They break down their study of the history and vocation of sniping into three basic elements: the sniper (and his psychology), the weaponry (the rifle, itself), and the tactics (how he gets done what very few others can). While Brown and Cabell clearly value the art of long shots and are appreciative of the talent and craft sniping requires; and while they glorify the killshots a little more than your middle school language arts teacher would like; they repeatedly like to remind the reader that sniping is killing--it's more intimate and troubling than tossing a hand grenade, spraying a building with fully automatic weaponry, or watching a building get leveled through the grainy monitor on your AC-130 a few miles up. When a sniper takes the shot, they have to see the eyes of their target--their human target--up close. They see him blink, his ruddy nose sniffle, his mouth widen in a grin when listening to a comrade, and finally, the pink, misty cloud of blood, brain matter, and skull fragments as the back of his head erupts from the force of the sniper round.

That last bit of imagery is mine, roughly based on some stuff I read in the book. Man...what a great read. I'm about halfway through and then I have to loan it to Kenny.



Tonight is D&D. Heskan, my dragonborn fighter will be pwning nubs. Stay away, unless you want kobold blood all over your pretty, trendy Hollister clothing.



Dude...I totally recommend you download a podcast or two from Perry Noble (Newspring Church, Anderson, SC). Funny, passionate, candid, and southern. His message, "God, Make Us Dangerous" has my brain melting a little.

--------------------------------

• _Given exercise 1_
Pull from the blog post the passage from "Tonight is D&D." up to and including "melting a little.", copied word for word.
• _Given exercise 2_
Sum up the blog post in two sentences.

--------------------------------

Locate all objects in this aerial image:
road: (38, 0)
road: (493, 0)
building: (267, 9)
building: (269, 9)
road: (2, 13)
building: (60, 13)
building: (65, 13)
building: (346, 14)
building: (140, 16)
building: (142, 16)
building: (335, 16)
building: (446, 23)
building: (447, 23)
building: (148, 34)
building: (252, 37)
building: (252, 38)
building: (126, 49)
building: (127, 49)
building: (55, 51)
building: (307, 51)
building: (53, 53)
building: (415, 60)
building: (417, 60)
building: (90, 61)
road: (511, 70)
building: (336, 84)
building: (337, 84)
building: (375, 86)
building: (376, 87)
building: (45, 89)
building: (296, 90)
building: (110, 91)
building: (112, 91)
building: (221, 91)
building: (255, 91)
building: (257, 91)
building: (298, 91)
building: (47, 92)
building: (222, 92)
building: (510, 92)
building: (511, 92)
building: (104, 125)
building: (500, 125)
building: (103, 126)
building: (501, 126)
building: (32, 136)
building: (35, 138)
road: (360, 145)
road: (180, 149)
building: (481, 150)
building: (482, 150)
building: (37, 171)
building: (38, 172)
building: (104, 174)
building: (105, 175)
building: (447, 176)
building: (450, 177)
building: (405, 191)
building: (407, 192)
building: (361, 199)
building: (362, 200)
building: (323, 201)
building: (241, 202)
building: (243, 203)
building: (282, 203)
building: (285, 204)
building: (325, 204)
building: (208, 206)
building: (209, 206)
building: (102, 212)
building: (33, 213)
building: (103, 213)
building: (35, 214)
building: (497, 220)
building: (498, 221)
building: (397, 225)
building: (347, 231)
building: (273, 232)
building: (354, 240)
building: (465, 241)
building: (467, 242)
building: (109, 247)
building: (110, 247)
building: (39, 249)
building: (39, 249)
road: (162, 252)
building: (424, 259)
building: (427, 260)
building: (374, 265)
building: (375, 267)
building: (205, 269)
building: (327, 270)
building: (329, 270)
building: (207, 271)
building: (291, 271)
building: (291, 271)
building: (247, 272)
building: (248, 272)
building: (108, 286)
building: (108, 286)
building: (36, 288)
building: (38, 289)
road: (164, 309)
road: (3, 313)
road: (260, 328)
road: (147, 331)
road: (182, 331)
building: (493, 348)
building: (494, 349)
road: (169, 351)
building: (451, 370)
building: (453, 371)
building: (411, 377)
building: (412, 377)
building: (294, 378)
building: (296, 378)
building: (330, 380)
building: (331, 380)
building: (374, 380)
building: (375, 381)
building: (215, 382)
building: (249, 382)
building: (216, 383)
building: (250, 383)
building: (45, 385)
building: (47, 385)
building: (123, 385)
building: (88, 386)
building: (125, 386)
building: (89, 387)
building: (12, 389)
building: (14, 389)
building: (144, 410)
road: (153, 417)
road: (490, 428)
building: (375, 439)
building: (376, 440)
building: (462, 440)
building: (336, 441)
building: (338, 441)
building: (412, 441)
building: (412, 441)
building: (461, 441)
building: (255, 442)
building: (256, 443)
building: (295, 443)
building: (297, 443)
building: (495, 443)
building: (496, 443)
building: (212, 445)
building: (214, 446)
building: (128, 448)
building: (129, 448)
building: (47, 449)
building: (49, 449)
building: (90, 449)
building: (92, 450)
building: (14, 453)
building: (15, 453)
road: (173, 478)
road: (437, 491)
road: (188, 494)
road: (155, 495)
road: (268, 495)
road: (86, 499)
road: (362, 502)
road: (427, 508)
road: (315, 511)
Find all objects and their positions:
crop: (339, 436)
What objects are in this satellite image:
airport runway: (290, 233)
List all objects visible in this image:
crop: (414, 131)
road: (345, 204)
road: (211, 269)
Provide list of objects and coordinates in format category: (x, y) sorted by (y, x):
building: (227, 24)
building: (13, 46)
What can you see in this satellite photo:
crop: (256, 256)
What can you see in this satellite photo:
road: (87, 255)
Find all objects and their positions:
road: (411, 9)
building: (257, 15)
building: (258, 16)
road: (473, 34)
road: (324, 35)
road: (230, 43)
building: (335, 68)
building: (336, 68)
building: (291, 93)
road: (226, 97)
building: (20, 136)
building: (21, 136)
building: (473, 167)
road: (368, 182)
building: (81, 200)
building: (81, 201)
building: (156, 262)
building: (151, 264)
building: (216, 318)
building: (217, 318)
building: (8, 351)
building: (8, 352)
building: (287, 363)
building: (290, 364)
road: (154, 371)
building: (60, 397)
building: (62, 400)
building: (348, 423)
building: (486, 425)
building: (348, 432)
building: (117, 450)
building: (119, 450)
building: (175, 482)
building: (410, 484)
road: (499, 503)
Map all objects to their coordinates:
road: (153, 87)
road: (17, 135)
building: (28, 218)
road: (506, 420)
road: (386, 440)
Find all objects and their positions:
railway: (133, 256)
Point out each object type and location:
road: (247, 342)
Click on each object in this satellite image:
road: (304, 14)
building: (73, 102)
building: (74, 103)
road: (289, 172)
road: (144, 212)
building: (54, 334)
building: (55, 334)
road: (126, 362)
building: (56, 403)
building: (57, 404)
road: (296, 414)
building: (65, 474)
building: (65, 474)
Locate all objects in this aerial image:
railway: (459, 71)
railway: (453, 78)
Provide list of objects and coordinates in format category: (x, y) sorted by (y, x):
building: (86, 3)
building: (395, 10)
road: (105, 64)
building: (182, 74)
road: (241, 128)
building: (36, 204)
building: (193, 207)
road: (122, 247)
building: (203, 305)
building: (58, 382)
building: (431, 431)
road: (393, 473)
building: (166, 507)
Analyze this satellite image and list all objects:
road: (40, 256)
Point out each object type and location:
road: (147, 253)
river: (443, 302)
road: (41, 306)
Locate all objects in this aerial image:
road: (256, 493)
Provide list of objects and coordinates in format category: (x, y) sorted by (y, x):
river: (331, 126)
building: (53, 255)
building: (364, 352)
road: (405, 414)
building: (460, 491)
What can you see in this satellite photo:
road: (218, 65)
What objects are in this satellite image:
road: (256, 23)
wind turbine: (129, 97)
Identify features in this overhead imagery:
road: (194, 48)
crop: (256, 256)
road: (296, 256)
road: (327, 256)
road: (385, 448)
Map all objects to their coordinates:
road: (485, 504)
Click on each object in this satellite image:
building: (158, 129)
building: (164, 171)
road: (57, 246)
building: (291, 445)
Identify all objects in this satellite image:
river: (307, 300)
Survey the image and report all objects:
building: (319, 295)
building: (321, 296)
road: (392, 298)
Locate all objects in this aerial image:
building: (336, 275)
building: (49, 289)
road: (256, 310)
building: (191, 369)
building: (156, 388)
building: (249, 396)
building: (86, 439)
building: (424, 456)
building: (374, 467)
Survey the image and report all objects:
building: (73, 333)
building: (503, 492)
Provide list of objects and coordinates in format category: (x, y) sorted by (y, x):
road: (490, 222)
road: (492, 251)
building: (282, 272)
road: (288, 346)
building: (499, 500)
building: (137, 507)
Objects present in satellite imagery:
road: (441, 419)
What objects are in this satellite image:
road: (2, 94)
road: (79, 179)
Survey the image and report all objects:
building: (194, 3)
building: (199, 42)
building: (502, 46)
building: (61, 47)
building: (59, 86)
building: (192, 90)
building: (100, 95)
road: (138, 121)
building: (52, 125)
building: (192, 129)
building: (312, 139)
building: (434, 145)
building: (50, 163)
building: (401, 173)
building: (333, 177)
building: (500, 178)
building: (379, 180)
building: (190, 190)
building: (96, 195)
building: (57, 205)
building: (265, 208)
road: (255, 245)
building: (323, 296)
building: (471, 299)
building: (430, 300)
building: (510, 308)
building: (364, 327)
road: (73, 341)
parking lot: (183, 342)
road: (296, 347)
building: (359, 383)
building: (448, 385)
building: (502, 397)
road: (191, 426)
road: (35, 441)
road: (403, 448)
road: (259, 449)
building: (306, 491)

--------------------------------

• _Task output 1_
Tonight is D&D. Heskan, my dragonborn fighter will be pwning nubs. Stay away, unless you want kobold blood all over your pretty, trendy Hollister clothing.



Dude...I totally recommend you download a podcast or two from Perry Noble (Newspring Church, Anderson, SC). Funny, passionate, candid, and southern. His message, "God, Make Us Dangerous" has my brain melting a little.

• _Task output 2_
The writer praises a book by Brown and Cabell that studies sniping through the sniper, the rifle, and tactics, and that keeps reminding readers that sniping is killing up close, where the sniper sees the target's eyes. The writer is about halfway through the book, is playing D&D tonight as a dragonborn fighter named Heskan, and recommends Perry Noble's podcasts.